• _JOB ITEM_: In the records below, begin at the line that has "vakuumverpakkingsmasjien, met 'n" and stop after the line that has "af Rehberi ile Google ve Yapay Zeka"; quote those lines verbatim and nothing more.

• _Stored items_:
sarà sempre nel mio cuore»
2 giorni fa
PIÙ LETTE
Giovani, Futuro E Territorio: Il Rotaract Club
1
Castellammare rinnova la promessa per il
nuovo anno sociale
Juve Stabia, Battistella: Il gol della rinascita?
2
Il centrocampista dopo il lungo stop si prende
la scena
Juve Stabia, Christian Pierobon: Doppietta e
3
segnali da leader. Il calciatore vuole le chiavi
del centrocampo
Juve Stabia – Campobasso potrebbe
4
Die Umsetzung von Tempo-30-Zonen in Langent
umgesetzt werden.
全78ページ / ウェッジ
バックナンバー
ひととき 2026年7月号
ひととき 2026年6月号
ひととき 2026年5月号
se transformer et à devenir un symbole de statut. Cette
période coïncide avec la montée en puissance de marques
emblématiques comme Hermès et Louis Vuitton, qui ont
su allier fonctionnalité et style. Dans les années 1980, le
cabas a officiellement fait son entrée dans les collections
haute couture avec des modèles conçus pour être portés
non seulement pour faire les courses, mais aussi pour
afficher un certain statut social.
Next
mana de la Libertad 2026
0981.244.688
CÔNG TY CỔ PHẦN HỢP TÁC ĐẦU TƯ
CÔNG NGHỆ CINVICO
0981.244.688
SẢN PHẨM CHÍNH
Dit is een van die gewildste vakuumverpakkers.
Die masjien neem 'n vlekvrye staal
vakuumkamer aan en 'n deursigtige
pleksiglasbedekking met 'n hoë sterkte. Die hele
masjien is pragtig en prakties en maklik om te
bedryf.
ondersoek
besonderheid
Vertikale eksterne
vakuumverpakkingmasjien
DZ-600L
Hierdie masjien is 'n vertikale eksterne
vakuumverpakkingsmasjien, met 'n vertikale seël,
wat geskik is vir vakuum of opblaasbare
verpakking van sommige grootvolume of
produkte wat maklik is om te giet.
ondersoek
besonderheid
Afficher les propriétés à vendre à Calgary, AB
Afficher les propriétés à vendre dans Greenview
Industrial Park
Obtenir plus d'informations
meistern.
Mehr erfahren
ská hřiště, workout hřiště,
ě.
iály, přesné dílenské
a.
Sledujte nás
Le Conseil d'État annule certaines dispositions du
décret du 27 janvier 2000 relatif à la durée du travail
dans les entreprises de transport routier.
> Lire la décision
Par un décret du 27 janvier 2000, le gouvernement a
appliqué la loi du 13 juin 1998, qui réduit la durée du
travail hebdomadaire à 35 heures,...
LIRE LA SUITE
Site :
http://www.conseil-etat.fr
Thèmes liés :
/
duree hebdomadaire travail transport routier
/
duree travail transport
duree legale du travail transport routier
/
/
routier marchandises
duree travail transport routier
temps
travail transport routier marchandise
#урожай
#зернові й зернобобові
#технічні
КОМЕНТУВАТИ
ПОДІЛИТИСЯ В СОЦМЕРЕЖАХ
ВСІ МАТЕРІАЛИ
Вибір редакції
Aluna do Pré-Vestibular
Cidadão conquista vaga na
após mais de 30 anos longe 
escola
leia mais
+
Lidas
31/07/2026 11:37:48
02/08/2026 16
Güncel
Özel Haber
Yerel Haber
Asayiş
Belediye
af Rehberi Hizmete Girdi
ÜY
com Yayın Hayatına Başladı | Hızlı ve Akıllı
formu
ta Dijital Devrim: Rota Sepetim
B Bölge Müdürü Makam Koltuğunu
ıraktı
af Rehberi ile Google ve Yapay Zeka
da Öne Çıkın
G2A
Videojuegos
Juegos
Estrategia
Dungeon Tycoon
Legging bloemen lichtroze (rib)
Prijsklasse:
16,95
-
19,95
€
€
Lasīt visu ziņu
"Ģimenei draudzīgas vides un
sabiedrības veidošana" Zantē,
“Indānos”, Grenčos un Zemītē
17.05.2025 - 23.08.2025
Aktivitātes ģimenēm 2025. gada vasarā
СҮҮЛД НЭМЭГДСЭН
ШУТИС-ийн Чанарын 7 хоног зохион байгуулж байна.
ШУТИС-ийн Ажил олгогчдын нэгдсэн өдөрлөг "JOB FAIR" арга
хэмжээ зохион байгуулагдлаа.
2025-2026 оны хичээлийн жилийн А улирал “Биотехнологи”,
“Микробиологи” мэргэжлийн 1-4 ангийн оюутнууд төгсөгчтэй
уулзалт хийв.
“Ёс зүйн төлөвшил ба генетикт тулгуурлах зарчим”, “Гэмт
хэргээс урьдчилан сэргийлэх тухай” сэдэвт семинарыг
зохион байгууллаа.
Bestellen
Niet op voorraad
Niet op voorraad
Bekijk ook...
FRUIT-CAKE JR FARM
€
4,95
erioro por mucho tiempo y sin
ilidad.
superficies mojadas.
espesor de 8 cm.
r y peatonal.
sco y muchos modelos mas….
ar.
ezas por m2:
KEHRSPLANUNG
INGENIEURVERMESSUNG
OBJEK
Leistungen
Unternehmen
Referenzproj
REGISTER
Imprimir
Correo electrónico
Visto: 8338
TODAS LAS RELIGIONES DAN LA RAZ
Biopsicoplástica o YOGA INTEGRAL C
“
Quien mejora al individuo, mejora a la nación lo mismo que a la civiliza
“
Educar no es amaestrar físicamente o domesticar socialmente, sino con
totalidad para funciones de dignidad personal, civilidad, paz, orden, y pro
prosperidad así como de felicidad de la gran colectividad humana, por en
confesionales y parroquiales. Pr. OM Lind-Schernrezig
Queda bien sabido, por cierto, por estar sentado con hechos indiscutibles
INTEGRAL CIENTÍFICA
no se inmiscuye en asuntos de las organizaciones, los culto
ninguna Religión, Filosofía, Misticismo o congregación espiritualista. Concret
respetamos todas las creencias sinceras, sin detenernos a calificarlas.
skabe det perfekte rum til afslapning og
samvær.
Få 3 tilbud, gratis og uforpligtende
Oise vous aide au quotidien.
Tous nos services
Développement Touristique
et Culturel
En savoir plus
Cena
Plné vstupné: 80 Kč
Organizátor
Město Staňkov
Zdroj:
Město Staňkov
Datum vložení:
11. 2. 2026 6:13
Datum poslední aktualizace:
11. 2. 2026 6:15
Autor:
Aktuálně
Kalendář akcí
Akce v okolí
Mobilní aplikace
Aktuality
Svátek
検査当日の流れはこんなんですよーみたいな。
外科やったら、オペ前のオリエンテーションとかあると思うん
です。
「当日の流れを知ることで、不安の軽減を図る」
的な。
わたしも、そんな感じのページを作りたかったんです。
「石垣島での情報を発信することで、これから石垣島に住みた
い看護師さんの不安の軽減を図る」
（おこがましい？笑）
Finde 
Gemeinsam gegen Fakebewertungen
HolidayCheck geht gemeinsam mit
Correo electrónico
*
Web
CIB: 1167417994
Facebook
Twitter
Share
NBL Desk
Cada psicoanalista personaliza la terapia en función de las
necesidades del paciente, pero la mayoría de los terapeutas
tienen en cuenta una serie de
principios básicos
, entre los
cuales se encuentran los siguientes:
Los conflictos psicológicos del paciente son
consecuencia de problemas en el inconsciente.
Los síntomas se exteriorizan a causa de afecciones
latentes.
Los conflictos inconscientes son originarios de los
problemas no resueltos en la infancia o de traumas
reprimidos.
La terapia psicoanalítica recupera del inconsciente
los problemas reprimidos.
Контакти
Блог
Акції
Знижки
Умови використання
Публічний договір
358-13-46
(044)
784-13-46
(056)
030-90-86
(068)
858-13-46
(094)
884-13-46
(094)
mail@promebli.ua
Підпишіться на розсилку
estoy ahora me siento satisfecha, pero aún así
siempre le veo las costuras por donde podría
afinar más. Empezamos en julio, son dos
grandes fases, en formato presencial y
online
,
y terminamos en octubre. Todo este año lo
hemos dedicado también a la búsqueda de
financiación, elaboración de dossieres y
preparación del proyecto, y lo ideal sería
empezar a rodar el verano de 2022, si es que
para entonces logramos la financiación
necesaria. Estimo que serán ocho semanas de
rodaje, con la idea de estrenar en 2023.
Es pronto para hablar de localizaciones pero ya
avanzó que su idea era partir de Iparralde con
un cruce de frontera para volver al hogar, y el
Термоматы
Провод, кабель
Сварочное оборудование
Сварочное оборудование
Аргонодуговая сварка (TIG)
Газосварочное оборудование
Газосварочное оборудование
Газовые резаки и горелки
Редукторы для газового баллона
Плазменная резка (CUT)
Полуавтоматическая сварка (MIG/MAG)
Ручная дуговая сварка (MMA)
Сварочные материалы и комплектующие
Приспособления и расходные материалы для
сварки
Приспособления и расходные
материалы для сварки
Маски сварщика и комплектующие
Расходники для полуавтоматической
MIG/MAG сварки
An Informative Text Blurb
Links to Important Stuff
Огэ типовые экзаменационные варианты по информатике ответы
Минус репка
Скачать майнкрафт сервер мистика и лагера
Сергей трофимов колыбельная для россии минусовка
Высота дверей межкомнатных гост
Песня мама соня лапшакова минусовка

• _PROBLEM SOLUTION_:
vakuumverpakkingsmasjien, met 'n vertikale seël,
wat geskik is vir vakuum of opblaasbare
verpakking van sommige grootvolume of
produkte wat maklik is om te giet.
ondersoek
besonderheid
Afficher les propriétés à vendre à Calgary, AB
Afficher les propriétés à vendre dans Greenview
Industrial Park
Obtenir plus d'informations
meistern.
Mehr erfahren
ská hřiště, workout hřiště,
ě.
iály, přesné dílenské
a.
Sledujte nás
Le Conseil d'État annule certaines dispositions du
décret du 27 janvier 2000 relatif à la durée du travail
dans les entreprises de transport routier.
> Lire la décision
Par un décret du 27 janvier 2000, le gouvernement a
appliqué la loi du 13 juin 1998, qui réduit la durée du
travail hebdomadaire à 35 heures,...
LIRE LA SUITE
Site :
http://www.conseil-etat.fr
Thèmes liés :
/
duree hebdomadaire travail transport routier
/
duree travail transport
duree legale du travail transport routier
/
/
routier marchandises
duree travail transport routier
temps
travail transport routier marchandise
#урожай
#зернові й зернобобові
#технічні
КОМЕНТУВАТИ
ПОДІЛИТИСЯ В СОЦМЕРЕЖАХ
ВСІ МАТЕРІАЛИ
Вибір редакції
Aluna do Pré-Vestibular
Cidadão conquista vaga na
após mais de 30 anos longe 
escola
leia mais
+
Lidas
31/07/2026 11:37:48
02/08/2026 16
Güncel
Özel Haber
Yerel Haber
Asayiş
Belediye
af Rehberi Hizmete Girdi
ÜY
com Yayın Hayatına Başladı | Hızlı ve Akıllı
formu
ta Dijital Devrim: Rota Sepetim
B Bölge Müdürü Makam Koltuğunu
ıraktı
af Rehberi ile Google ve Yapay Zeka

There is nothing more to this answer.